In 1888, he became editor and general manager of the weekly Garden and Forest, "a journal of horticulture, landscape art, and forestry". Garden and Forest was published in 10 volumes from 1888 to 1897 before being discontinued. In 1919, the first issue of the Journal of the Arnold Arboretum was published with Sargent as the editor-in-chief.

He was awarded the Veitch Memorial Medal of the Royal Horticultural Society in 1896.

==Publications==
These include:
- Catalogue of the Forest Trees of North America (Washington, D. C., 1880);
- Pruning Forests and Ornamental Trees, translated from the French of A. Des Cars (Boston, 1881);
- Reports on the Forests of North America (Washington, 1884);
- The Woods of the United States, with an Account of their Structure, Qualities, and Uses (New York, 1885); and
- The Silva of North America (12 vols., Boston, 1882-1888).

==Legacy and honors==
In 1913, botanists Alfred Rehder & Ernest Henry Wilson published Sargentodoxa, a genus of flowering plants from China and Indo-China, belonging to the family Lardizabalaceae and was named in Charles Sprague Sargent's honor.

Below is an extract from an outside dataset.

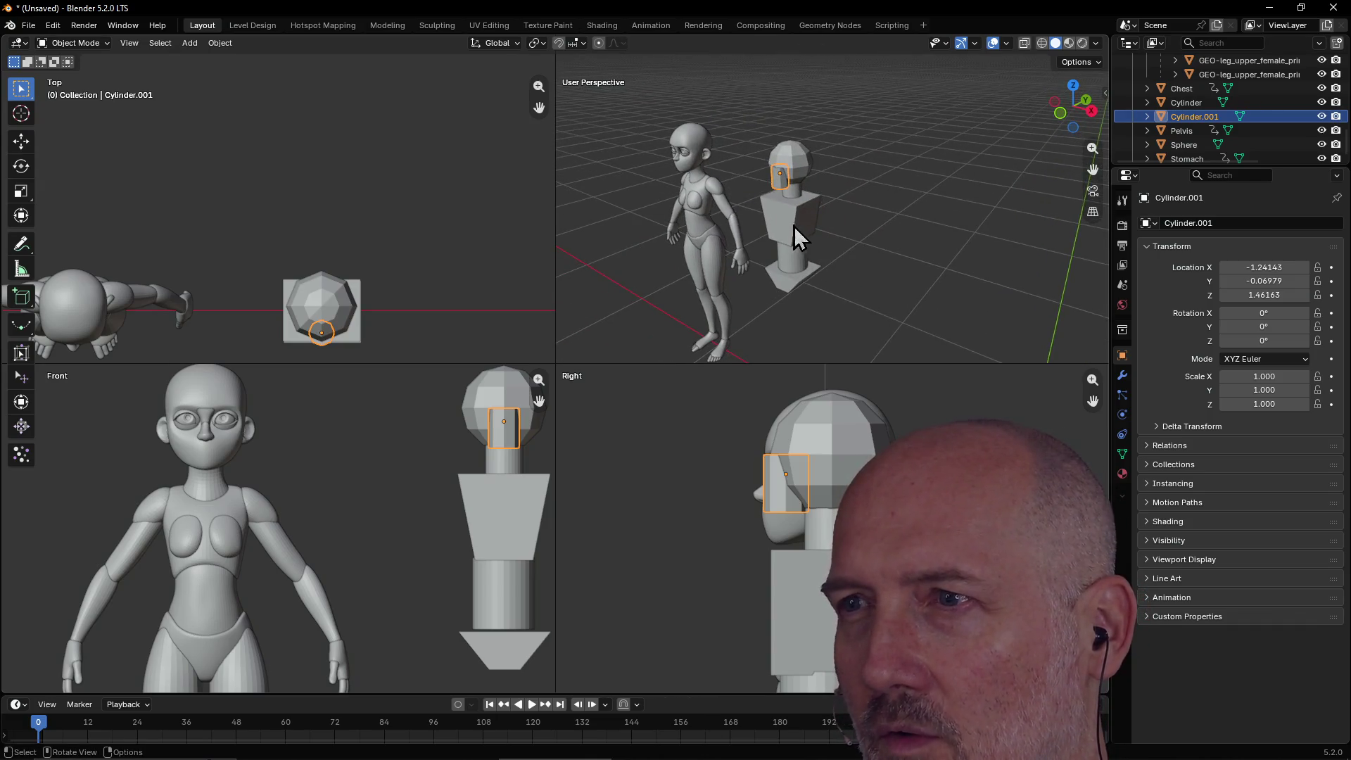
Reposition the Stomach block beneath the chest.
click(804, 220)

After Sargent's death in 1927, at an Arbor Day memorial ceremony, Massachusetts Governor Fuller planted a white spruce on the grounds of the Massachusetts State House in his memory, and noted:

Professor Sargent knew more about trees than any other living person. It would be hard to find anyone who did more to protect trees from the vandalism of those who do not appreciate the contribution that they make to the beauty and wealth of our nation.